Dataset content:
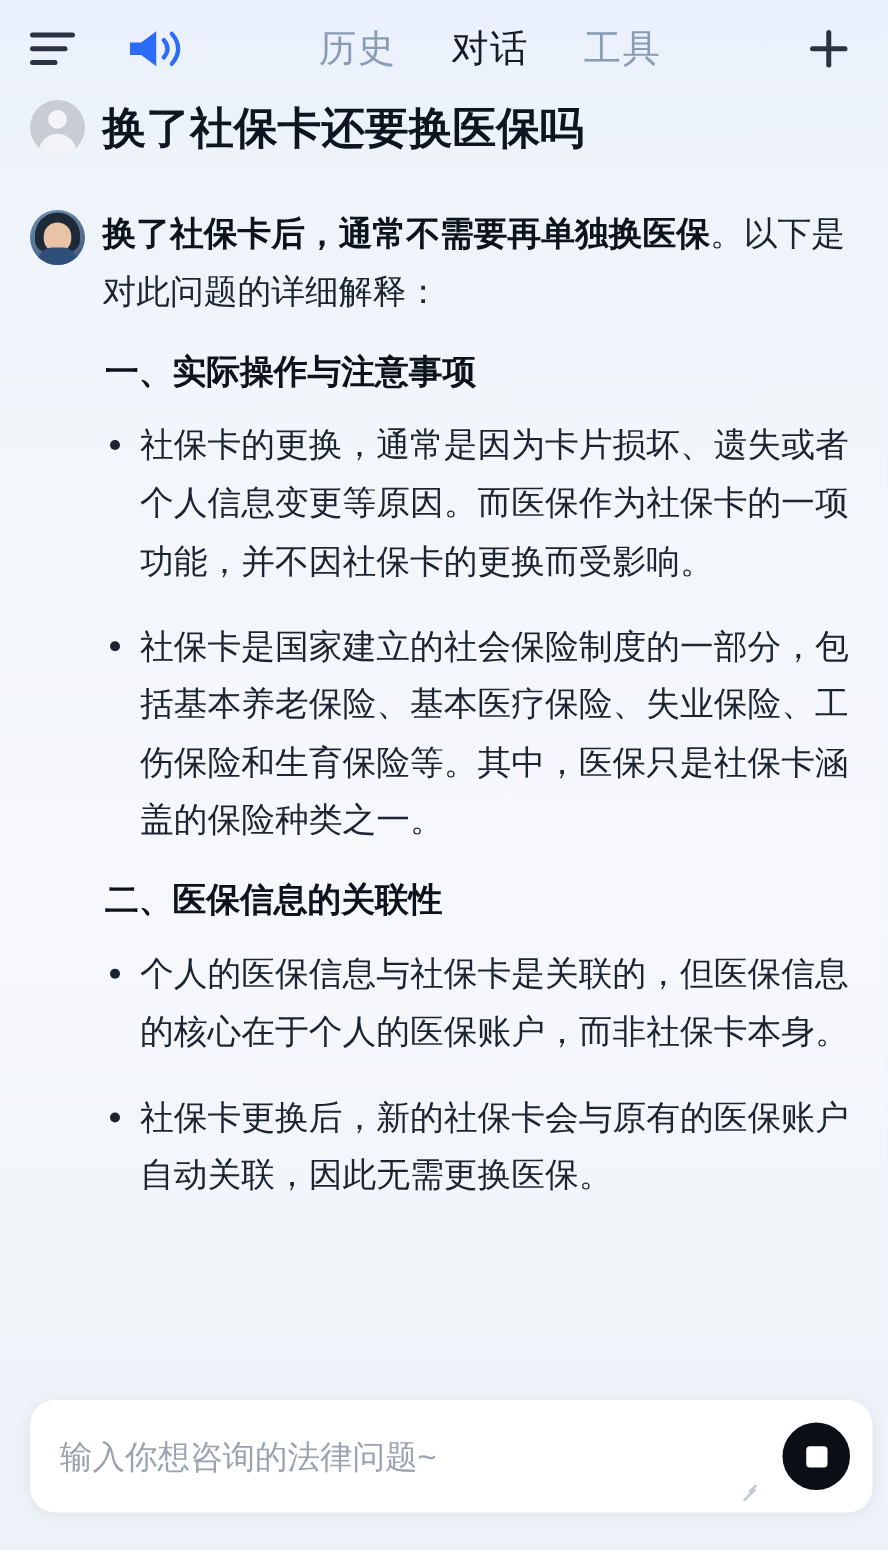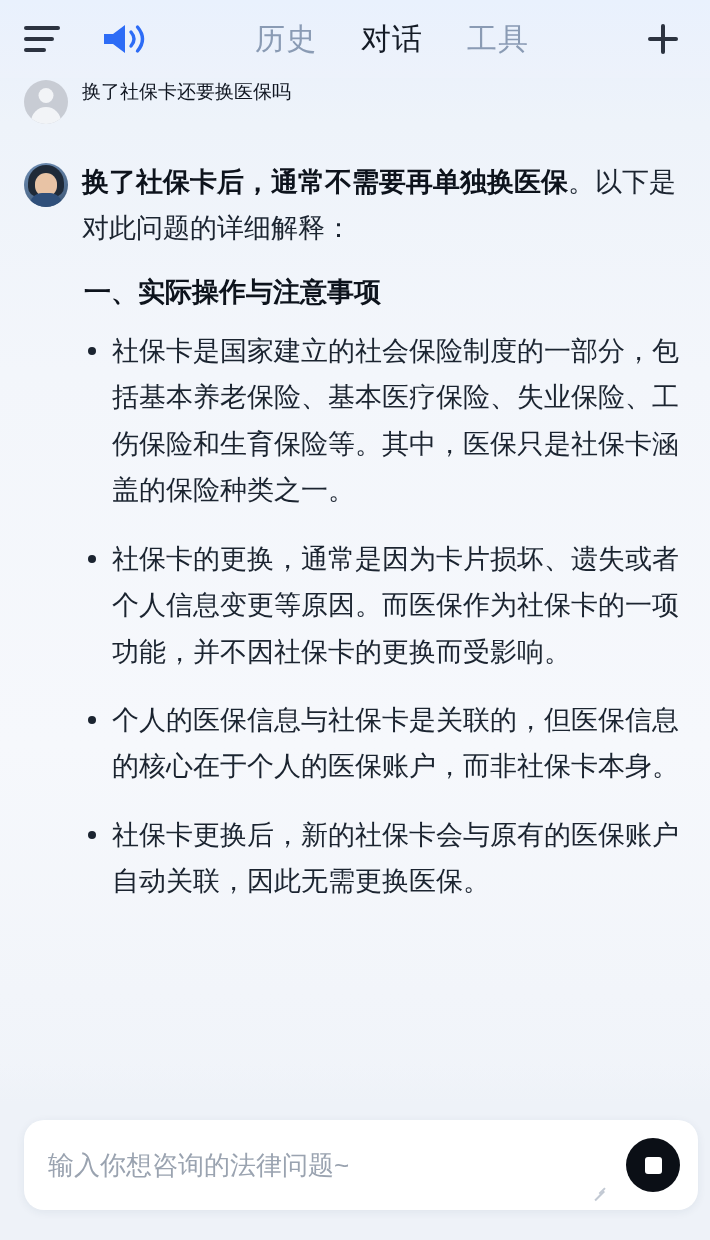--- a/index.html
+++ b/index.html
@@ -128,8 +128,8 @@
   }
 
   .user-text {
-    font-size: 19px;
-    font-weight: 400;
+    font-size: 35px;
+    font-weight: 700;
     color: #0f1520;
     line-height: 1.45;
     padding-top: 2px;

Work instruction: The answer is the full set of records printed exactly, less the pictures.

Result of the exercise:
--- a/index.html
+++ b/index.html
@@ -128,8 +128,8 @@
   }
 
   .user-text {
-    font-size: 19px;
-    font-weight: 400;
+    font-size: 35px;
+    font-weight: 700;
     color: #0f1520;
     line-height: 1.45;
     padding-top: 2px;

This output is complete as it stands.